DATASET ENTRIES —
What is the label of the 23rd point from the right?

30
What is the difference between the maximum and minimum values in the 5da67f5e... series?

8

---

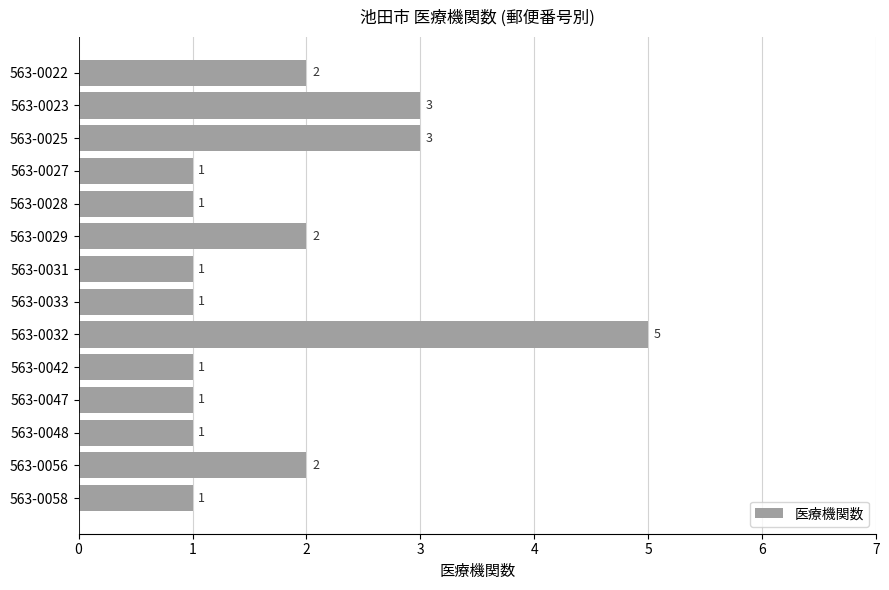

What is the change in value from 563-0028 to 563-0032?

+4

WHAT YOU HAVE TO DO —
Print the lines of the entries from the line containing "What is the label" through the line containing "What is the difference", keeping them identical.

REPLY TO THE TASK —
What is the label of the 23rd point from the right?

30
What is the difference between the maximum and minimum values in the 5da67f5e... series?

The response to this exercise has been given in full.